Amato, F., X. Querol, C. Johansson, C. Nagl, and A. Alastuey. 2010. “A Review on the Effectiveness of Street Sweeping, Washing and Dust Suppressants as Urban Pm Control Methods.” Science of the Total Environment 408 (16): 3070–84. doi:https://doi.org/10.1016/j.scitotenv.2010.04.025.
Ntziachristos, L, and P Boulter. 2009. “EMEP/Eea Emission Inventory Guidebook; Road Transport: Automobile Tyre and Break Wear and Road Abrasion.” European Environment Agency, Copenhagen.

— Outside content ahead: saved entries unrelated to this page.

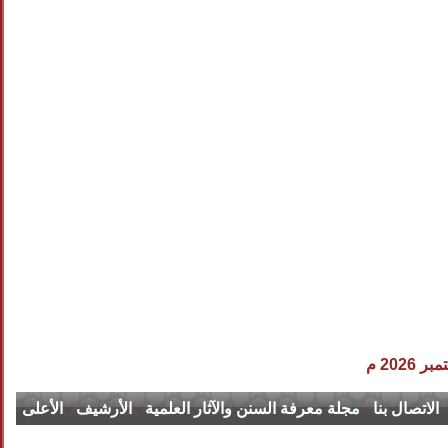
الاتصال بنا
-
مجلة معرفة السنن والآثار العلمية
-
الأرشيف
-
الأعلى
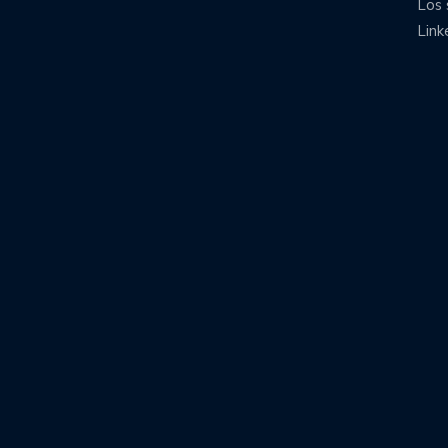
Los 
Link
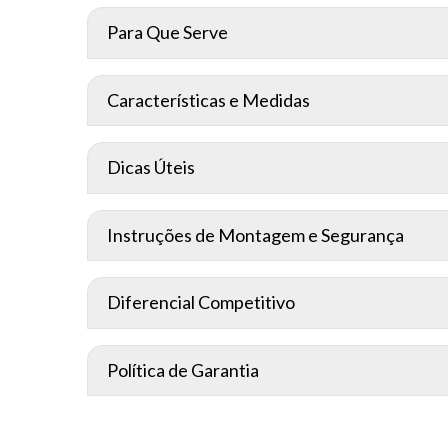
Para Que Serve
Características e Medidas
Dicas Úteis
Instruções de Montagem e Segurança
Diferencial Competitivo
Política de Garantia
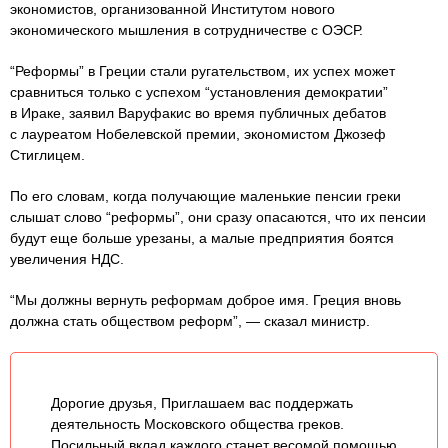
экономистов, организованной Институтом нового
экономического мышления в сотрудничестве с ОЭСР.
“Реформы” в Греции стали ругательством, их успех может
сравниться только с успехом “установления демократии”
в Ираке, заявил Варуфакис во время публичных дебатов
с лауреатом Нобелевской премии, экономистом Джозеф
Стиглицем.
По его словам, когда получающие маленькие пенсии греки
слышат слово “реформы”, они сразу опасаются, что их пенсии
будут еще больше урезаны, а малые предприятия боятся
увеличения НДС.
“Мы должны вернуть реформам доброе имя. Греция вновь
должна стать обществом реформ”, — сказал министр.
Дорогие друзья, Приглашаем вас поддержать
деятельность Московского общества греков.
Посильный вклад каждого станет весомой помощью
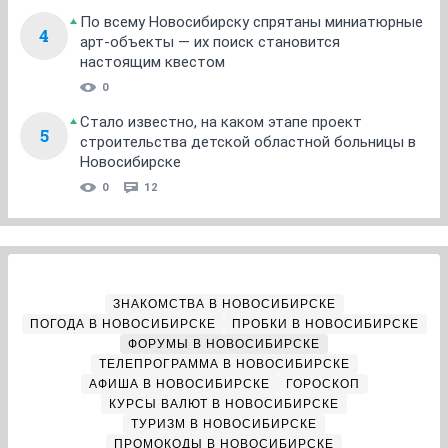
По всему Новосибирску спрятаны миниатюрные
4
арт-объекты — их поиск становится
настоящим квестом
0
Стало известно, на каком этапе проект
5
строительства детской областной больницы в
Новосибирске
0
12
ЗНАКОМСТВА В НОВОСИБИРСКЕ
ПОГОДА В НОВОСИБИРСКЕ
ПРОБКИ В НОВОСИБИРСКЕ
ФОРУМЫ В НОВОСИБИРСКЕ
ТЕЛЕПРОГРАММА В НОВОСИБИРСКЕ
АФИША В НОВОСИБИРСКЕ
ГОРОСКОП
КУРСЫ ВАЛЮТ В НОВОСИБИРСКЕ
ТУРИЗМ В НОВОСИБИРСКЕ
ПРОМОКОДЫ В НОВОСИБИРСКЕ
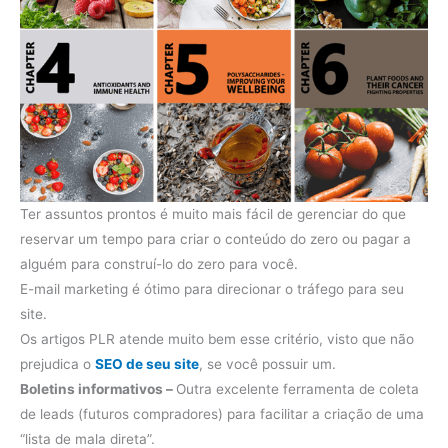
Ter assuntos prontos é muito mais fácil de gerenciar do que
reservar um tempo para criar o conteúdo do zero ou pagar a
alguém para construí-lo do zero para você.
E-mail marketing é ótimo para direcionar o tráfego para seu
site.
Os artigos PLR atende muito bem esse critério, visto que não
prejudica o
SEO de seu site
, se você possuir um.
Boletins informativos –
Outra excelente ferramenta de coleta
de leads (futuros compradores) para facilitar a criação de uma
“lista de mala direta”.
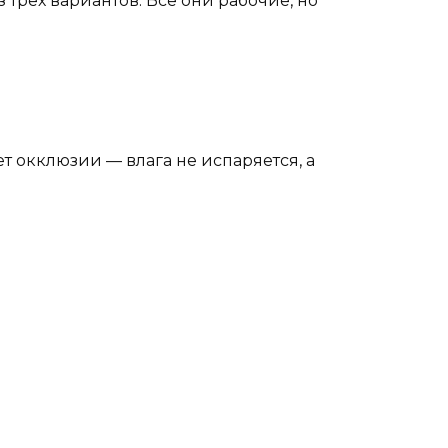
з трех вариантов. Все они рабочие, но
ет окклюзии — влага не испаряется, а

USA-EPA. 2016. “AP42 Compilation of Emission Factors; Resuspenssion Emissions from Paved Roads.” Environment Protection Agency, USA.
Lükewille, Anke, Melanie Tista, and Roel Hoenders. 2017. “European Union Emission Inventory Report 1990–2010 Under the Unece Convention on Long-Range Transboundary Air Pollution (Lrtap).” EEA technical report.